Ver acabar em chamas um investimento de mais de US$ 20 milhões, felizmente, não é algo usual em paradas de manutenção na indústria química do Brasil. Mas é um exemplo real ocorrido no Pólo Petroquímico de Camaçari, na Bahia, do desastre em que pode se transformar um procedimento mal gerenciado. De olho na redução de riscos, a WBS Gerenciamentos e Empreendimentos Ltda., empresa baiana de engenharia e gestão de projetos, desenvolveu um modelo gerencial customizável de gestão de paradas de manutenção – intervenção periódica adotada na indústria para reparos ou troca de equipamentos, tubulações e acessórios. O diferencial é simples – uma equipe altamente qualificada e um software 100% customizável, o WBSnet.

O método já está revolucionando, desde o início do ano, o planejamento da próxima intervenção do gênero na Petroquímica União (PQU), central de matéria-prima do Pólo do Grande ABC paulista. Some-se a isso a adoção de práticas preconizadas pelo Project Management Institute (PMI), a maior instituição do mundo exclusivamente dedicada ao fomento da atividade de gerenciamento de projetos. Uma equipe capacitada pelo PMI e certificada como Project Management Professional (PMP) planeja todo o processo, pré-estabelece o fluxo da informação e gere, de forma integrada, todos os riscos.
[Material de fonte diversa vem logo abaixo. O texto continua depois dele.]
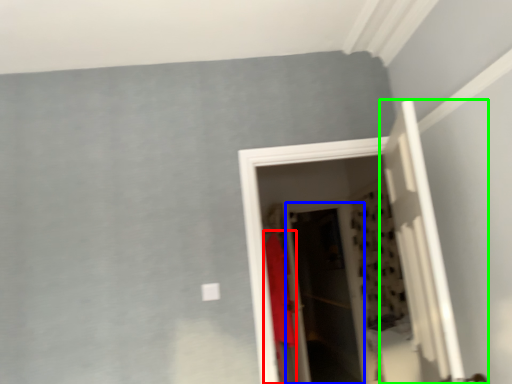
Question: Which object is positioned closest to clothing (highlighted by a red box)? Select from screen door (highlighted by a blue box) and door (highlighted by a green box).

Choices:
 (A) screen door
 (B) door

Answer: (A)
Responsável pela produção anual de mais de 1,6 milhões de toneladas de matérias-primas petroquímicas, a empresa vai realizar a parada, prevista para 2008, com um sistema de gerenciamento inédito no Brasil construído pela primeira vez em conformidade com os princípios metodológicos IPA (Independent Project Analysis) - uma instituição americana que audita processos desenvolvidos e praticados por grandes empresas em todo o mundo - e os processos PMI. Atualmente, os técnicos já concluíram a implantação da metodologia e da ferramenta de gestão de projetos na PQU. Os processos em uso pela PQU já foram adequados aos padrões da metodologia e às características dos serviços de uma parada de manutenção. Localizada no ABC paulista, entre Santo André e Mauá, a PQU foi inaugurada em 1966. A empresa produz matéria-prima petroquímica a partir de nafta e correntes gasosas fornecidas pela Petrobras.
 
Não se pode esquecer que, com a interrupção da produção em função da parada, o tempo é algo que deve ser gerido de forma rigorosa para impedir prejuízos à cadeia produtiva. “A metodologia avançada, a ferramenta ‘amigável’ e a equipe certificada como PMP (Project Management Professional) asseguram juntas uma abordagem de gerenciamento estruturada e segura”, explica o diretor de planejamento e administrativo da WBS, Carlos Ewald. Engenheiros, administradores, analistas de sistema e outros profissionais da área de tecnologia da informação e de projetos de engenharia formam o time selecionado pela PQU para gerenciar os serviços viabilizados pelo investimento na Parada XVI. Conforme divulgado na Gazeta Mercantil, os recursos integram os R$ 794 milhões destinados pela empresa, este ano, à ampliação da produção de eteno e melhoramentos na unidade. Em 2006, o investimento foi de R$ 270 milhões.